Labeled Directed Acyclic Graphs: a generalization of context-specific independence in directed graphical models
This work addresses the need for more flexible and interpretable probabilistic models in machine learning and statistics, particularly for domains with discrete data, by extending graphical models to allow local independence structures, though it is incremental as it builds on existing DAG frameworks.
The paper tackles the problem of modeling local structures in conditional probability distributions for discrete variables by introducing labeled directed acyclic graphs (LDAGs), which generalize context-specific independence in directed graphical models, and it develops efficient Bayesian learning methods with analytical marginal likelihood calculations and a novel prior for structure learning, demonstrating properties on real and synthetic data.
We introduce a novel class of labeled directed acyclic graph (LDAG) models for finite sets of discrete variables.
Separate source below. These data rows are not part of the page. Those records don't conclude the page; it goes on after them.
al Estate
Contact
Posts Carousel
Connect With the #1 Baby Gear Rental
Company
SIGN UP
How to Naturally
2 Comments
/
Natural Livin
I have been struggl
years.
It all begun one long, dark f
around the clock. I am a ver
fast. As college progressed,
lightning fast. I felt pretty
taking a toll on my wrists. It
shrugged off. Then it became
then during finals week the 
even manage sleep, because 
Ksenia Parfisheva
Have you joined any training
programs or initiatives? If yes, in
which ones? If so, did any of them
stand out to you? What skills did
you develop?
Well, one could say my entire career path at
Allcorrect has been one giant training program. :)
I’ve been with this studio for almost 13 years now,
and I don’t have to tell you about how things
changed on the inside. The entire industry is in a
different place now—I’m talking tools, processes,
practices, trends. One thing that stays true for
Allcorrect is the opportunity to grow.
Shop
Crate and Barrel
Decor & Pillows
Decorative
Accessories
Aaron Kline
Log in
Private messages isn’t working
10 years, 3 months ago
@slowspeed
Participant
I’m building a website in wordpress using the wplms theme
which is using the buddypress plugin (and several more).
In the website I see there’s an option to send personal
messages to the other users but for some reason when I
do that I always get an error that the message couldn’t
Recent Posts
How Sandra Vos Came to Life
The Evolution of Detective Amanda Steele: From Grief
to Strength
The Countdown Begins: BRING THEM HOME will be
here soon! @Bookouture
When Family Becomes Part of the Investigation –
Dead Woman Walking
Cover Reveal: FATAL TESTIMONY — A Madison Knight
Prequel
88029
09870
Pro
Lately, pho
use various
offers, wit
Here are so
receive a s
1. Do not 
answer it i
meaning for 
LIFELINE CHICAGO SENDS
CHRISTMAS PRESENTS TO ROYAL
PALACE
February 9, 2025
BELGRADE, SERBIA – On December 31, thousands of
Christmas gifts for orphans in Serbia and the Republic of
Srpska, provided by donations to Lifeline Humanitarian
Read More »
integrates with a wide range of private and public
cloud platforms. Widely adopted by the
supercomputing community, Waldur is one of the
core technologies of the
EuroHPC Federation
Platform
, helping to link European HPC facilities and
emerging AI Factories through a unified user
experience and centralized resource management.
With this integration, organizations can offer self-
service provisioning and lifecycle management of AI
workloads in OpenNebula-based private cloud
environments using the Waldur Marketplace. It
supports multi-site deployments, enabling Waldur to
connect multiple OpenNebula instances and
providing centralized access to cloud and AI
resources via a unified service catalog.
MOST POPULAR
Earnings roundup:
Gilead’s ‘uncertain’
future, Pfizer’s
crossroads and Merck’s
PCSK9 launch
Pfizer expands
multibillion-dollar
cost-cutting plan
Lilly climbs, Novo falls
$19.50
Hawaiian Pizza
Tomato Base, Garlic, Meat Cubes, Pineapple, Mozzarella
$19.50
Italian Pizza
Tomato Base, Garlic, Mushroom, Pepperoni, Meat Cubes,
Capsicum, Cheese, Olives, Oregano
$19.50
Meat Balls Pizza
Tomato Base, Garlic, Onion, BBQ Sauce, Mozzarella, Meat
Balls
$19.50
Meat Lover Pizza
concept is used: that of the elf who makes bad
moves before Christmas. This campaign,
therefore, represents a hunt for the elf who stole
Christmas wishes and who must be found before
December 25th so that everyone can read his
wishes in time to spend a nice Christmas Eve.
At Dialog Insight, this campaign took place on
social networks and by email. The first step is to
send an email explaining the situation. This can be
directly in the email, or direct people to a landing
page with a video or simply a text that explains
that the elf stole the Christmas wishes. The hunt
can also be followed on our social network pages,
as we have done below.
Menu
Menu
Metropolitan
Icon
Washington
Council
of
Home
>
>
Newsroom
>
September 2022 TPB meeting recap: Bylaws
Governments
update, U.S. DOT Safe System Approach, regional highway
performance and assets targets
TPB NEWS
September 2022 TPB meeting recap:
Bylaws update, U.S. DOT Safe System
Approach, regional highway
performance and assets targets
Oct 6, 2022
LDAGs generalize earlier proposals for allowing local structures in the conditional probability distribution of a node, such that unrestricted label sets determine which edges can be deleted from the underlying directed acyclic graph (DAG) for a given context. Several properties of these models are derived, including a generalization of the concept of Markov equivalence classes. Efficient Bayesian learning of LDAGs is enabled by introducing an LDAG-based factorization of the Dirichlet prior for the model parameters, such that the marginal likelihood can be calculated analytically. In addition, we develop a novel prior distribution for the model structures that can appropriately penalize a model for its labeling complexity. A non-reversible Markov chain Monte Carlo algorithm combined with a greedy hill climbing approach is used for illustrating the useful properties of LDAG models for both real and synthetic data sets.